Marcha Mundial das Mulheres

A Secretaria de Mulheres não teve nenhuma participação na MP 557

Ministra Iriny Lopes: "Eu não recebi minuta da Medida Provisória para opinar, eu não fui chamada para nenhuma discussão de mérito, eu não fiz parte de nenhum grupo de estudo ou de análise do que estava sendo proposto".                          Por Conceição Lemes
Foto: Lena Azevedo

Na entrevista que o doutor Fausto Pereira dos Santos, assessor especial do ministro da Saúde Alexandre Padilha, concedeu ao Viomundo, eu perguntei:
¾      Mas eu não participei, não!, disse-me, no início desta noite, a ministra Iriny Lopes, da Secretaria de Políticas para Mulheres da Presidência da República.

¾     Como? 

¾      Eu não participei!
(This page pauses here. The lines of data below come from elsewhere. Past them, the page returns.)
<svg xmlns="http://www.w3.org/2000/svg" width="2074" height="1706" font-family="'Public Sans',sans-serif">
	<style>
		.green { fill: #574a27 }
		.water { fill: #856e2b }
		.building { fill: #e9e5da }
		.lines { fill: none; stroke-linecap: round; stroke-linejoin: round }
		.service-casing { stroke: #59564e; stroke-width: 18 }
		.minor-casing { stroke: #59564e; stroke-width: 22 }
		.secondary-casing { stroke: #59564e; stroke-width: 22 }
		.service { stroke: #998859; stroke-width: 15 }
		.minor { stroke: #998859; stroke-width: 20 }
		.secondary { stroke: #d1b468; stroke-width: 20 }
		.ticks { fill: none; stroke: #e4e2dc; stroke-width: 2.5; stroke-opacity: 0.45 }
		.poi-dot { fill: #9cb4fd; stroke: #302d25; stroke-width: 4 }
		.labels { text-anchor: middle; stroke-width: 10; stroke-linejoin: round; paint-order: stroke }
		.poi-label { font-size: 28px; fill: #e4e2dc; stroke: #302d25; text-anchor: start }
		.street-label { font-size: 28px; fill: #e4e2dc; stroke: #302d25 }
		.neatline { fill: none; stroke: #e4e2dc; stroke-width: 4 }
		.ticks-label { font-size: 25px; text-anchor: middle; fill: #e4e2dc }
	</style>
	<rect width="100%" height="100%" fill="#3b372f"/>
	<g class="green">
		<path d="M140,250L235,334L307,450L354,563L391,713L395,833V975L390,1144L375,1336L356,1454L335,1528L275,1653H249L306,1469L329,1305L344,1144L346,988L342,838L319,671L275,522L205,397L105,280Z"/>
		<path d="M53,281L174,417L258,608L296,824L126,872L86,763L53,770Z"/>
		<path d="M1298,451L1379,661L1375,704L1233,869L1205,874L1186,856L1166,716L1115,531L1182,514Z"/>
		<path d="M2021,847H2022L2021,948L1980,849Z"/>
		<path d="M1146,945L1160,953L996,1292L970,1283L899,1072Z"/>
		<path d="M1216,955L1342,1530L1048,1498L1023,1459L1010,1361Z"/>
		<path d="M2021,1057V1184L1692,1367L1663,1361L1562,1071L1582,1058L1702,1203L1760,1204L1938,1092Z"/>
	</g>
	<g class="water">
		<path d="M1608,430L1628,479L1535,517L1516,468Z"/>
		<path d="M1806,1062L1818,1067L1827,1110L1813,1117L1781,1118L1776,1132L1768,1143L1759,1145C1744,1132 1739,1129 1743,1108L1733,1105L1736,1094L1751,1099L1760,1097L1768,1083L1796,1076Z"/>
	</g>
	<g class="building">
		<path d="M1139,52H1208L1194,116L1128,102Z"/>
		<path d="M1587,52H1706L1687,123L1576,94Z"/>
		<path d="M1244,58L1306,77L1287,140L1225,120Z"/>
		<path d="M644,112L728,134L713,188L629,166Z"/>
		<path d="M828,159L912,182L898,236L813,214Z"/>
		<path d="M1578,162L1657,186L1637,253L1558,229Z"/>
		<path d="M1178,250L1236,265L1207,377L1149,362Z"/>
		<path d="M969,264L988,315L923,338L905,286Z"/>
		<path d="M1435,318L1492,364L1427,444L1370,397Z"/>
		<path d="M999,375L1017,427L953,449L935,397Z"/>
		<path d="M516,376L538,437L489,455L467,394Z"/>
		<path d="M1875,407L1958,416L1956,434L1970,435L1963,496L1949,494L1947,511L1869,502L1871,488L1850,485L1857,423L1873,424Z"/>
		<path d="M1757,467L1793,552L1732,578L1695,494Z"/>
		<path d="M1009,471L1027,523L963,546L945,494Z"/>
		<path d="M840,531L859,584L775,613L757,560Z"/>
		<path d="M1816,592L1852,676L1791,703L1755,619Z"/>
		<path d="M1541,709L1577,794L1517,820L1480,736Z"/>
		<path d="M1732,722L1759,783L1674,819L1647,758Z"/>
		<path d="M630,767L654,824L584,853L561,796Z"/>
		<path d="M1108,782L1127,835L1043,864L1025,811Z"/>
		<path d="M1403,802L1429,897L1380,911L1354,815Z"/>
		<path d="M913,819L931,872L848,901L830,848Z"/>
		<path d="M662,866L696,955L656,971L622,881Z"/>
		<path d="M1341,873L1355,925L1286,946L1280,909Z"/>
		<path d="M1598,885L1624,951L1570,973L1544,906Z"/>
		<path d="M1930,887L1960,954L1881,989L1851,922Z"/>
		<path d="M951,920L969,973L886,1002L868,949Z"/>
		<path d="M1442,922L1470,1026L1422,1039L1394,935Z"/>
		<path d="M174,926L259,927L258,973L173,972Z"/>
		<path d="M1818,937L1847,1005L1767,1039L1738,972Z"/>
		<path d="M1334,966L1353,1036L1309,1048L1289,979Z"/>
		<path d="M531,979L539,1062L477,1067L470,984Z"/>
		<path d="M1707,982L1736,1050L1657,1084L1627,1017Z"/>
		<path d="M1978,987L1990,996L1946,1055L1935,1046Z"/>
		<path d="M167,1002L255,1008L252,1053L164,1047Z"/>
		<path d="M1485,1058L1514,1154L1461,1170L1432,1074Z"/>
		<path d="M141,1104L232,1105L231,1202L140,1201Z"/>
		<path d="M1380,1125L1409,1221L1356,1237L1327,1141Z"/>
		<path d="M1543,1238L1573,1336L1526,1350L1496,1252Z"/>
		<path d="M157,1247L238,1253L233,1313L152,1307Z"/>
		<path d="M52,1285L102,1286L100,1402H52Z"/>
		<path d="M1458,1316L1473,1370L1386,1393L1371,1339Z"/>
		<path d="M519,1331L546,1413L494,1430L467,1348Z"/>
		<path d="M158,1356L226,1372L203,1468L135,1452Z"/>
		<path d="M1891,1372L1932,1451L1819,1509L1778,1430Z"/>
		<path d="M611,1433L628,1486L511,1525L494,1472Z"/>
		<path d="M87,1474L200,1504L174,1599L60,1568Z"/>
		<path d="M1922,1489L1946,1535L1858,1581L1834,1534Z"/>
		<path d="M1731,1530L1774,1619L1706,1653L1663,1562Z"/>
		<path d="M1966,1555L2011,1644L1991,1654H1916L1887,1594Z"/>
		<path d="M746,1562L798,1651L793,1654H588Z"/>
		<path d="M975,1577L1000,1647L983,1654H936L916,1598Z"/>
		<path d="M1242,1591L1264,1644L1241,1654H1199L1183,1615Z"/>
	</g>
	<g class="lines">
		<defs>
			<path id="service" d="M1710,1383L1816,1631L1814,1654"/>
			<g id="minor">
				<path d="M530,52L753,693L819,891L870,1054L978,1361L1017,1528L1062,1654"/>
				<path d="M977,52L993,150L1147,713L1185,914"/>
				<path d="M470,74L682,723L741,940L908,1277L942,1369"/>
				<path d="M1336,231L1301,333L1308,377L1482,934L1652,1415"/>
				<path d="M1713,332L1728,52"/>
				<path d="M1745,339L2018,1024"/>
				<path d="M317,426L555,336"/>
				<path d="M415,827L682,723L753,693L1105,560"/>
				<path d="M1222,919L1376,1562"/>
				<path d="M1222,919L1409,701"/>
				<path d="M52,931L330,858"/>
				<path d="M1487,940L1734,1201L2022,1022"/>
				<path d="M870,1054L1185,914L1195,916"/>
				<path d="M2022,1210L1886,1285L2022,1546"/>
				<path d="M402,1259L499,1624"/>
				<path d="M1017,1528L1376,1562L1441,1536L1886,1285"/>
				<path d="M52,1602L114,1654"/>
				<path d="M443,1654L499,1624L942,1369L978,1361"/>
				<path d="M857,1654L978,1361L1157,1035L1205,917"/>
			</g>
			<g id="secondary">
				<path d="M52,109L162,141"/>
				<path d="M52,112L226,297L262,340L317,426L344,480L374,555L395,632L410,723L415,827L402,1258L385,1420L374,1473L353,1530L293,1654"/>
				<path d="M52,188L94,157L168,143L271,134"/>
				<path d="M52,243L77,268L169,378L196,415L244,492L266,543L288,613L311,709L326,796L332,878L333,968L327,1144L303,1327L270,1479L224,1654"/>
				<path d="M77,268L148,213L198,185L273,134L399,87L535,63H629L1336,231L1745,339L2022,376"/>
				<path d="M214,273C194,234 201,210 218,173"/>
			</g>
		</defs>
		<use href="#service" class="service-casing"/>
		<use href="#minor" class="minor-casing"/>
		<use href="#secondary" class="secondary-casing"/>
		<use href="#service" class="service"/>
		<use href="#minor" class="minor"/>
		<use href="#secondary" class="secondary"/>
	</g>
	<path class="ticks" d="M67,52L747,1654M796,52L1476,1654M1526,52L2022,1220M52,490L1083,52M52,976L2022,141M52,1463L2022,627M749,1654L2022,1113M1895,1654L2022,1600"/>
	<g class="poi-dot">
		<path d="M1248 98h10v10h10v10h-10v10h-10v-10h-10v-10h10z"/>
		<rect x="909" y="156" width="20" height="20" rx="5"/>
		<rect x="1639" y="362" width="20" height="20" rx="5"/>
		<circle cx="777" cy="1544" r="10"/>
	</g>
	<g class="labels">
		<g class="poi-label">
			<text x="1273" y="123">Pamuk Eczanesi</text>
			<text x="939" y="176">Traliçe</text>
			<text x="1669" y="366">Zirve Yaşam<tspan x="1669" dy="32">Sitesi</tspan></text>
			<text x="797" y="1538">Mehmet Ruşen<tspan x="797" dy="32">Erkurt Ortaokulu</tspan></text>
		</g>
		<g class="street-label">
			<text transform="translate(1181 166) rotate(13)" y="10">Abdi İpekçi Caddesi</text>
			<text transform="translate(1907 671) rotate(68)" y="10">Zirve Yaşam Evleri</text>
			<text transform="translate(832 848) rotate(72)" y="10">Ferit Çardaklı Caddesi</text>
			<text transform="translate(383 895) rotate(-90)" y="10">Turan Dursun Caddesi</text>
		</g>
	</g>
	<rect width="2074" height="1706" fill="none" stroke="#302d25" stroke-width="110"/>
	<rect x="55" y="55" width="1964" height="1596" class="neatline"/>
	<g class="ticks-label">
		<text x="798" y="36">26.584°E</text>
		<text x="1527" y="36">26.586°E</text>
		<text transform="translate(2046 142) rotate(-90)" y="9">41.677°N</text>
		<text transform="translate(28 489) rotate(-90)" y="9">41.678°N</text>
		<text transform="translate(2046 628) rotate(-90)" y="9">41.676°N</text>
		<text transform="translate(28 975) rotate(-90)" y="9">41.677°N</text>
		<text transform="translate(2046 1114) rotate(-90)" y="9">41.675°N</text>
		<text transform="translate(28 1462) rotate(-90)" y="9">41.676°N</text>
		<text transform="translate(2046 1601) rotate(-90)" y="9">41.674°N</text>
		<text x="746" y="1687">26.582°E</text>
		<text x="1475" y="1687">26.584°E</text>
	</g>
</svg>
Eu pago todos os preços das coisas que eu faço e falo, mas do que eu não fiz não.

A Medida Provisória 557 institui o Sistema Nacional de Cadastro, Vigilância e Acompanhamento da Gestante e Puérpera para Prevenção da Mortalidade Materna. Além da presidenta Dilma Rousseff, assinam-na os ministros Alexandre Padilha (Saúde), Guido Mantega (Fazenda) e Miriam Belchior (Planejamento).

Prossegue a entrevista, que foi solicitada pela própria ministra ao Viomundo, para esclarecer a participação da Secretaria de Políticas para as Mulheres na elaboração da Medida Provisória 557.

Viomundo – Quando a senhora tomou conhecimento da MP 557?

Iriny Lopes – Quando ela foi publicada [27 de dezembro, no Diário Oficial da União].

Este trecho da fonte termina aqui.